The September rebound in consumer credit — total flow of $157.1 billion annualized and revolving credit turning positive at +1.5% after August’s sharp -5.6% — tells markets that U.S. households are still willing and able to borrow to maintain spending momentum heading into the holiday season. This is a clear soft-landing signal: consumers are not deleveraging aggressively (which would foreshadow recession), nor are they borrowing at the frantic pace seen in 2021-2022 (which would raise overheating concerns). Instead, the 3.1% annualized total growth rate sits comfortably inside the 2–4% corridor that has historically accompanied stable real consumption growth without triggering inflation or delinquency spikes.

For fixed-income and equity markets, the message is modestly constructive. The modest revolving uptick eases fears of an imminent consumer pullback that had surfaced after the August contraction, supporting risk assets and narrowing credit spreads. At the same time, the continued dominance of nonrevolving growth (3.7% annualized) keeps overall leverage in check and reduces the odds of a rapid rise in credit-card delinquencies even if the Fed holds rates higher for longer. In short, the September G.19 data reinforces the current market narrative of resilient growth with contained financial-stability risks — exactly the environment that has allowed the S&P 500 to remain near record highs and 10-year Treasury yields to stabilize in the low-4% area through late 2025.

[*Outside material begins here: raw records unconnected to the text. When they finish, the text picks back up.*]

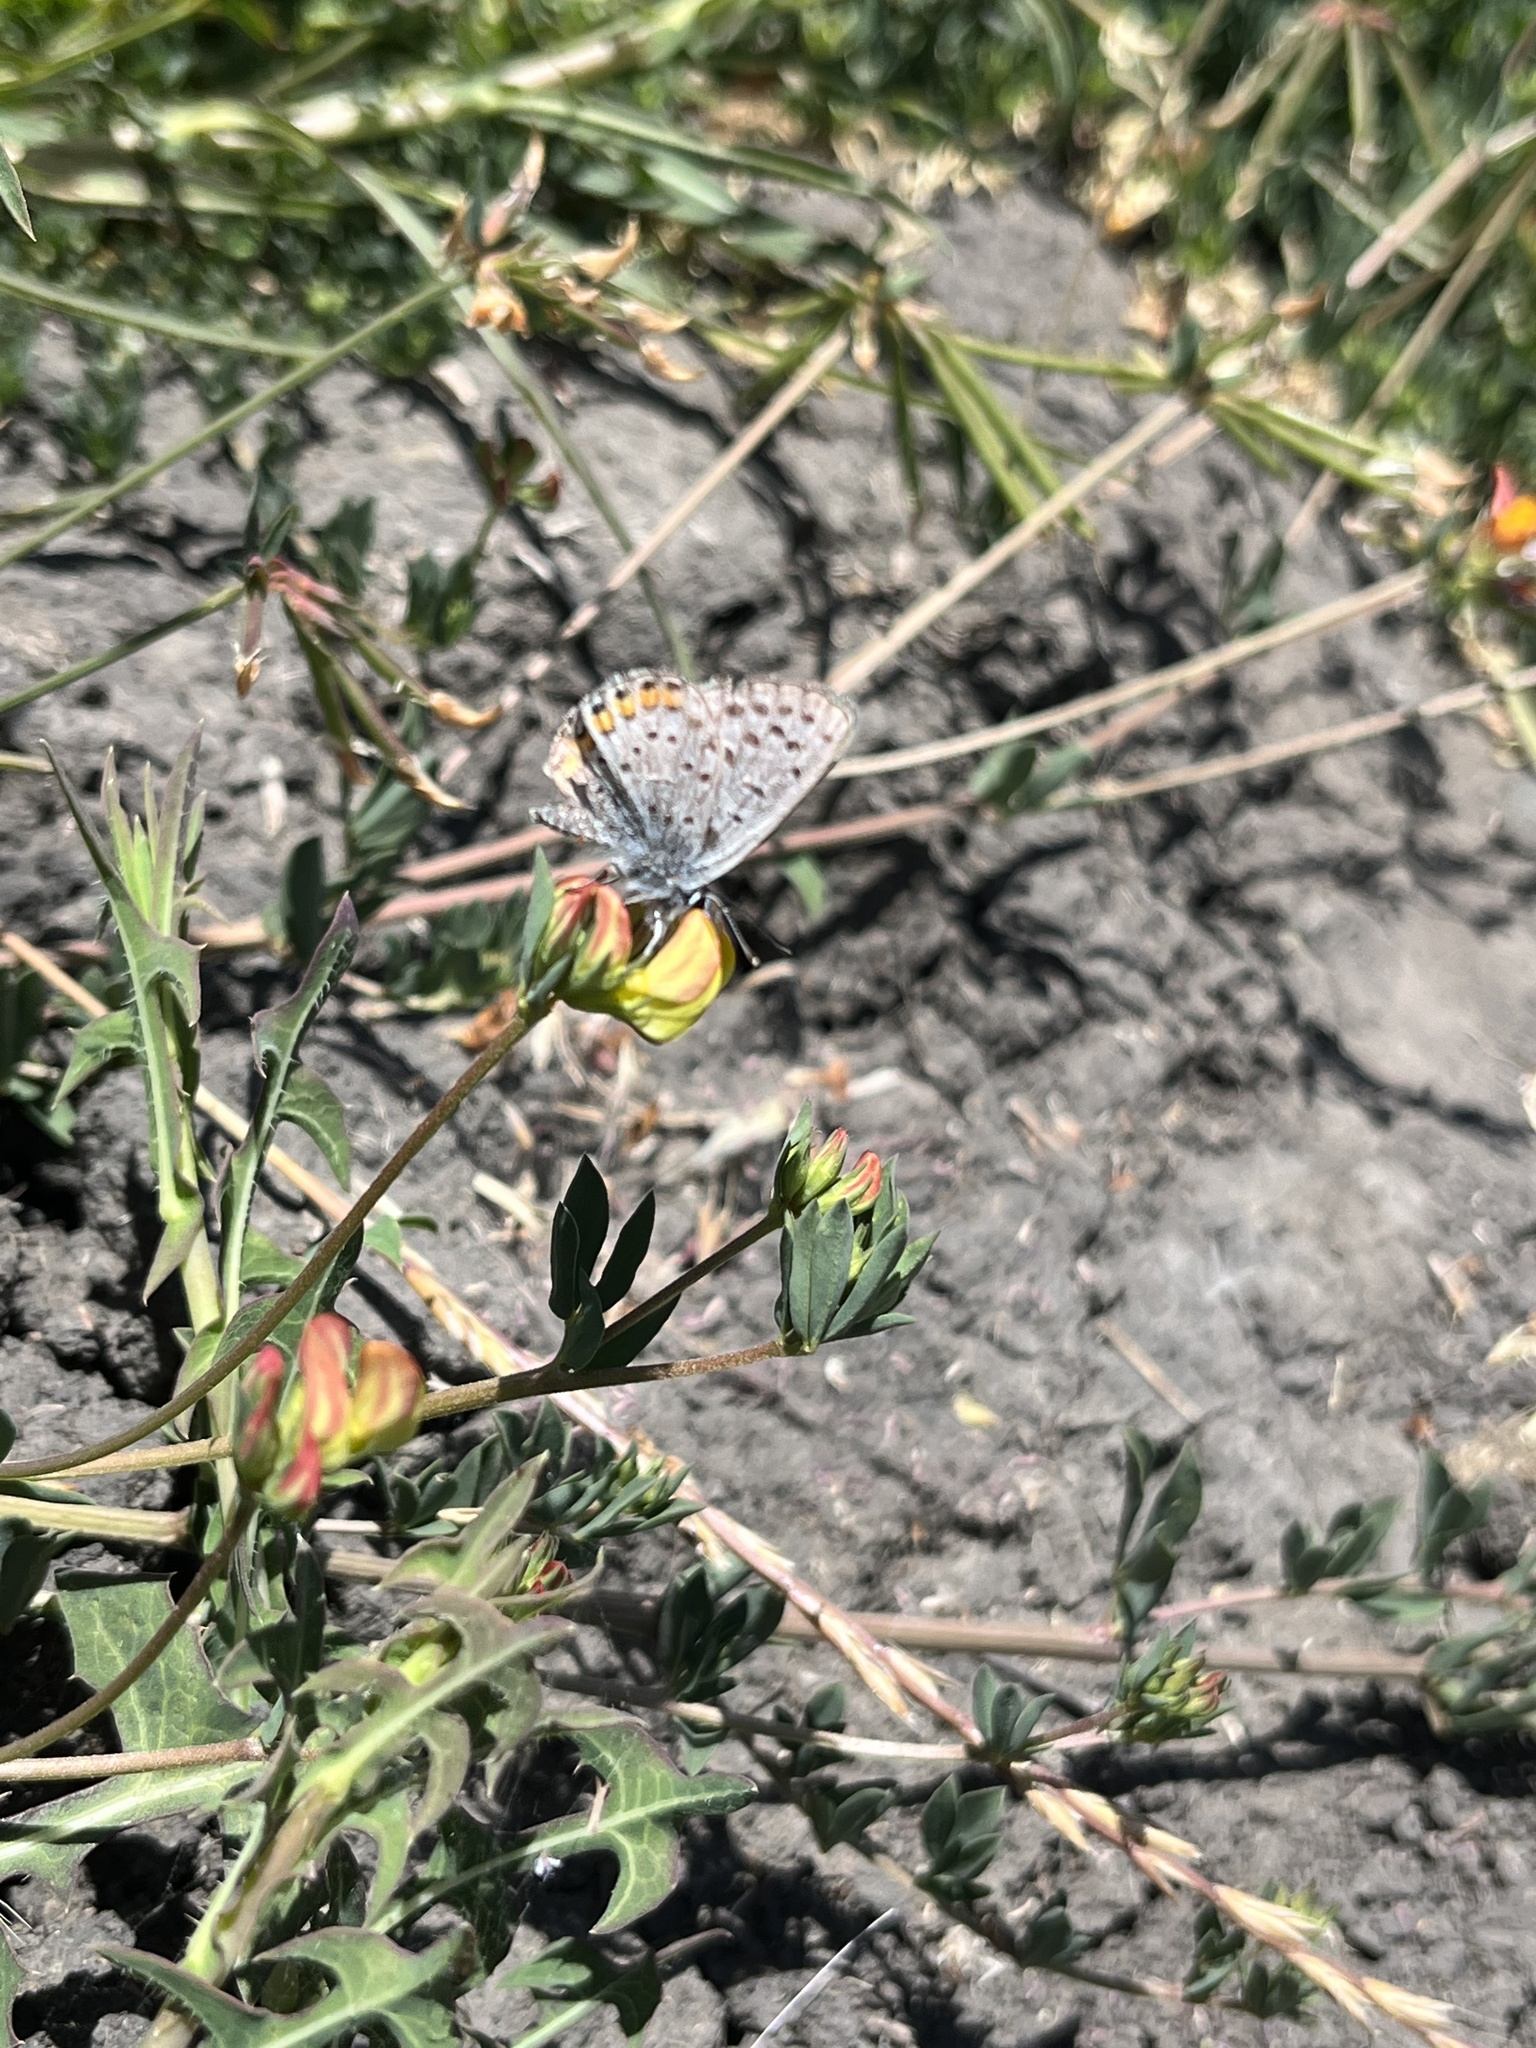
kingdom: Animalia
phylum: Arthropoda
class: Insecta
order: Lepidoptera
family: Lycaenidae
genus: Icaricia
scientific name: Icaricia acmon
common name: Acmon blue
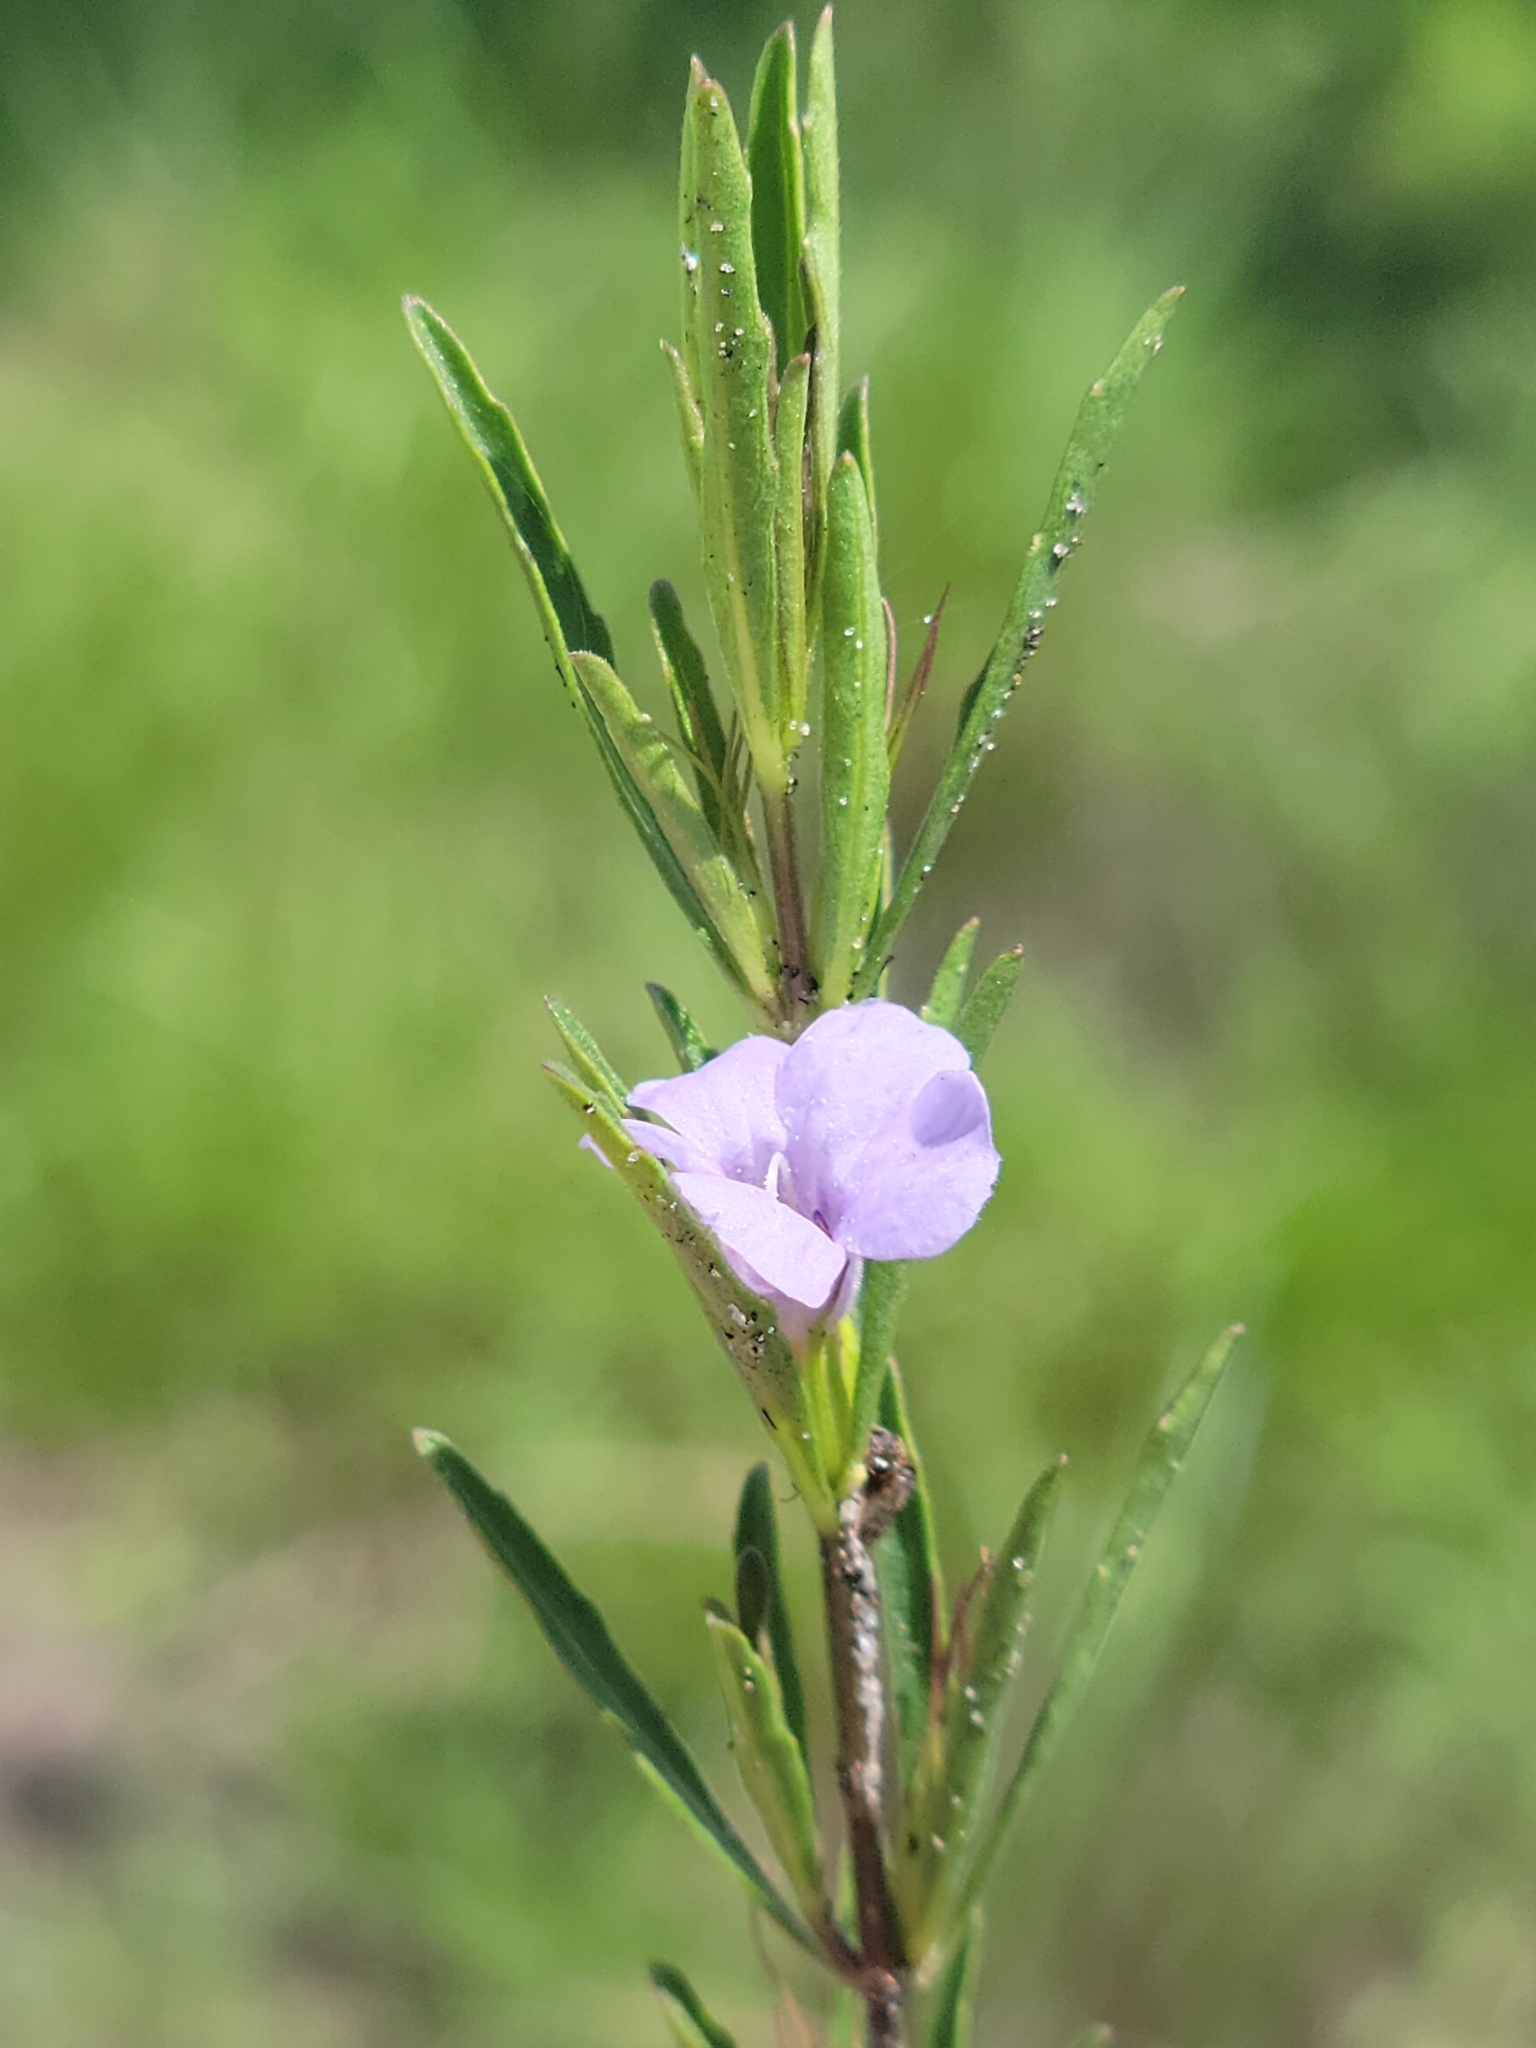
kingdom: Plantae
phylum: Tracheophyta
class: Magnoliopsida
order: Lamiales
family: Acanthaceae
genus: Dyschoriste
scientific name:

Implications for Holiday Spending & 2026 Outlook

With revolving credit ticking up at a 1.5 percent annual rate, households appear positioned to finance holiday discretionary purchases more readily, potentially bolstering retail volumes in Q4. Into 2026, if flows maintain this moderate pace amid any Federal Reserve rate adjustments, consumer leverage could stabilize further, aiding sustained spending without tipping into vulnerability from higher borrowing costs.

Source

Source: Federal Reserve G.19 Consumer Credit, released November 7, 2025

Disclaimer

This content was created with formatting and assistance from AI-powered generative tools. While we strive for accuracy, this content may contain errors or omissions and should be independently verified.The final editorial review and oversight were conducted by humans.